**** TEXT SHOWN ****

“What Descartes did was a good step. You have added much several ways, and especially in taking the colours of thin plates into philosophical consideration. If I have seen further it is by standing on ye sholders of Giants“
While science was the subject of Isaac Newton’s above quote in a 1676 letter to his rival Robert Hooke [shown exactly as he wrote it] it could quite easily be applied to medicine in general and certainly to cancer. Cancer claimed a giant recently when Terry Hamblin passed away, a pioneer of stem cell research now considered by some to be the best long-term cure for cancer and certainly an alternative to the toxic drugs used in chemotherapy.
The three types of treatment for cancer have the nicknames: cut (surgery) burn (radio therapy) and poison (chemo therapy).
Hamblin’s stem cell treatment for lymphoma using the patient’s blood rather than drilling into bone marrow for example, is now a standard treatment and far less invasive.
Professor Terry Hamblin who has died age 68 was a haematologist who delivered the “world’s first cancer vaccine”
Hamblin injected Catherine Nosrati, a lymphoma patient who was then 42, with the so-called DNA “vaccine” at the Royal Bournemouth Hospital in 1999. In theory, the “vaccine” works by combining genetic material from a cancer cell with a harmless part of a toxin, thus stimulating the body’s immune system to destroy the toxin – and the cancer cell along with it. More than a decade after the first “vaccination”, trial programmes are still under way. According to an article in the International Journal of Medical Microbiology, “genetic immunisation with {DNA vaccines} has proven to be a promising tool in conferring protective immunity against tumours in various animal experiments”. Its effectiveness for humans, however, remains to be established.
Hamblin, known as “Prof” to his friends, dedicated most of his working life to leukaemia research, in particular chronic lymphocytic leukaemia (CLL), the most common form of the disease. It had long been known that for about half of people with CLL, the disease grows and progresses slowly, and it may take years for symptoms to appear or for treatment to be needed. The other half have a more aggressive form of the disease and need treatment sooner. Hamblin and colleagues carried out DNA analysis and discovered that the disease indeed had two molecular forms, one giving patients an average of 25 years’ survival and the other, only eight years. As a result it became possible for clinicians to reassure many patients, especially older ones with the more slowly progressing form of the disease, that they would probably not need any treatment in their lifetimes.
In the early 1980s, Hamblin carried out the first successful “autologous” stem cell transplant into a lymphoma sufferer using stem cells from the patient’s blood. Previously, the procedure had involved taking stem cells from the patient’s bone marrow, an unpleasant and invasive procedure. The use of blood for stem cell transplants is now a standard procedure.

**** LISTED RECORDS ****

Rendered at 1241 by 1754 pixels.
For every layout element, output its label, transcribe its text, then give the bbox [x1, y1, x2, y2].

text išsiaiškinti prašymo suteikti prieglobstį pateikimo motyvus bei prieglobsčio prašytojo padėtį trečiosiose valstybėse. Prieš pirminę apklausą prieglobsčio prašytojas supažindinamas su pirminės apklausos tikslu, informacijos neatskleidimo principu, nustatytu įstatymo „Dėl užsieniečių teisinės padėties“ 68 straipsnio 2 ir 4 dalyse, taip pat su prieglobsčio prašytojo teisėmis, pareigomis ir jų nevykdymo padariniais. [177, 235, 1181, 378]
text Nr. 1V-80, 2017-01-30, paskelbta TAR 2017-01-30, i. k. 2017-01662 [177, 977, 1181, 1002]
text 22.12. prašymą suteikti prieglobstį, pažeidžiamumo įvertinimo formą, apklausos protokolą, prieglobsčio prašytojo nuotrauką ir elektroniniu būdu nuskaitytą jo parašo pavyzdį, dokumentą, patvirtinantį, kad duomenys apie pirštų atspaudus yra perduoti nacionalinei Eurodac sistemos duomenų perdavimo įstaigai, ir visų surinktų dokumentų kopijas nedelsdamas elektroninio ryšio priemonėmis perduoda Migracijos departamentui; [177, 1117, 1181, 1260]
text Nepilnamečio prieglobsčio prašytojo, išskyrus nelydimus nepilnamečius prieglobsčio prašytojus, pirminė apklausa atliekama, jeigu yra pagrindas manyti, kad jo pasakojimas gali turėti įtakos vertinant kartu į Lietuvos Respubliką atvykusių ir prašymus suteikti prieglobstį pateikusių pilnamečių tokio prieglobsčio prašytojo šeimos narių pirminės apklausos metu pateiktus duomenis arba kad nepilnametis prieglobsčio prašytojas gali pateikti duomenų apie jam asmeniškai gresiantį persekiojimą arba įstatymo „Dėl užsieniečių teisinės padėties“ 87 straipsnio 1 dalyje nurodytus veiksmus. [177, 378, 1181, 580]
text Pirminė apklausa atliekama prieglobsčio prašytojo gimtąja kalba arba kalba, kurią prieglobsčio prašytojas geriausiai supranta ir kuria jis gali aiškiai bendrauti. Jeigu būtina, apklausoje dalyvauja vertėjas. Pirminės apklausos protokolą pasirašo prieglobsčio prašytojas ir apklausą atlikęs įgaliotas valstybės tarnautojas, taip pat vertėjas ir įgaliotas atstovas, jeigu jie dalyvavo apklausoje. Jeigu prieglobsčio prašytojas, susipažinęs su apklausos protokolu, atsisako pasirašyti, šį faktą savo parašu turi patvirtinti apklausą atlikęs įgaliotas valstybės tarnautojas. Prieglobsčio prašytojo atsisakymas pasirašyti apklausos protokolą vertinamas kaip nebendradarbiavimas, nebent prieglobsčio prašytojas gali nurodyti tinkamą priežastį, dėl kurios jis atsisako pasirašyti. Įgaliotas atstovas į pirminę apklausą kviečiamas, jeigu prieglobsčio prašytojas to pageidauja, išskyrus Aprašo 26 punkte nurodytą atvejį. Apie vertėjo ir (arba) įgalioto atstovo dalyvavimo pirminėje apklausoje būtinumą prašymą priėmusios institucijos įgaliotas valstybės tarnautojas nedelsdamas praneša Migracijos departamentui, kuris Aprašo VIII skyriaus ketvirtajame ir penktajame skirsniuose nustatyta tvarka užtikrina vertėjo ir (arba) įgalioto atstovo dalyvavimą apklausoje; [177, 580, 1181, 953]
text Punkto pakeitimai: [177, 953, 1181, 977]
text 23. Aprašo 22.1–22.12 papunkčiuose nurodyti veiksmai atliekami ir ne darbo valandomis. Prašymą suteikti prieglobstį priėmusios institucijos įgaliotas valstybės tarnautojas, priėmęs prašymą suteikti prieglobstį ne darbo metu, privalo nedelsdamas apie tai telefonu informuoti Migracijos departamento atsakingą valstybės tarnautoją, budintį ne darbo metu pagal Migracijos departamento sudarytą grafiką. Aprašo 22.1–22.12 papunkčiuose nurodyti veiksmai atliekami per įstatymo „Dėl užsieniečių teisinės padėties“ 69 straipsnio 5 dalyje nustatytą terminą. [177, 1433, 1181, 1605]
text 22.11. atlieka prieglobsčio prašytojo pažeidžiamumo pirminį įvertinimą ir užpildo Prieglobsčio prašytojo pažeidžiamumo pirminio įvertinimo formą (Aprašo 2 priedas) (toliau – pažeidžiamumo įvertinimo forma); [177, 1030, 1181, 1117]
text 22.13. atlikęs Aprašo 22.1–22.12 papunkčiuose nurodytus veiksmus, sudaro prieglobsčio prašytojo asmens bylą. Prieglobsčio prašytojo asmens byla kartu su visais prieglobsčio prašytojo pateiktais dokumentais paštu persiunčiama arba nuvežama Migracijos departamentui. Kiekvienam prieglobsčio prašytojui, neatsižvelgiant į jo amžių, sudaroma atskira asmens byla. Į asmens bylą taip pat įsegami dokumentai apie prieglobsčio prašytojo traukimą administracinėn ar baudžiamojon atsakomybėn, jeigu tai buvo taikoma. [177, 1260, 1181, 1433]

****

THINGS TO DO:
A – List the three cancer treatments that the text about Terry Hamblin names, each with its nickname.
B – Proceed with the text about Terry Hamblin, starting after its last sentence.
The lines come from a source unrelated to the text.

RESPONSES BY ITEM NUMBER:
A –
Surgery: cut
Radiotherapy: burn
Chemotherapy: poison

B –
Terence John Hamblin was born in Worcester on March 12 1943 and studied Medicine at Bristol University. After a series of jobs in Bristol and Poole, Dorset, he was appointed Consultant Haematologist at the Royal Bournemouth Hospital in 1974 at the young age of 31.
At Bournemouth Hamblin and his colleagues developed a first class haematology service, and for about 30 years he travelled regularly to the Southampton Medical School, attending seminars, talking to academic scientists, and integrating scientific data. A professor at Southampton University from 1987, Hamblin became an expert in plasma exchange; myelodysplastic syndrome; monoclonal antibody therapy; stem cell transplantation; and chronic lymphocytic leukaemia.
He was also an honorary consultant haematologist at Kings College Hospital, London, editor-in-chief of the medical journal Leukaemia Research, and a regular columnist for the magazine World Medicine. His publications include Plasmapheresis and Plasma Exchange (1979); Immunological Investigation of Lymphoid Neoplasms (1983); Haematological Problems in the Elderly (1987); and Immunotherapy of Disease (1990) .
Perhaps unusually for a scientist, Hamblin was a devout Christian of fundamentalist views (among other things he was vice-president of the Biblical Creation Society and served as deacon of his local Baptist church). He kept a blog, in which commentary on the latest discoveries in cancer research alternated with thoughts on biblical texts. Yet he was sensitive to his audience and if the subject of the Bible came up in conversation with non-believer colleagues, he would address issues in a secular manner. [unusual for a fundamentalist]
He raised large sums for cancer research and in 2002 he was awarded the Binet-Rai medal for outstanding research in chronic lymphocytic leukaemia.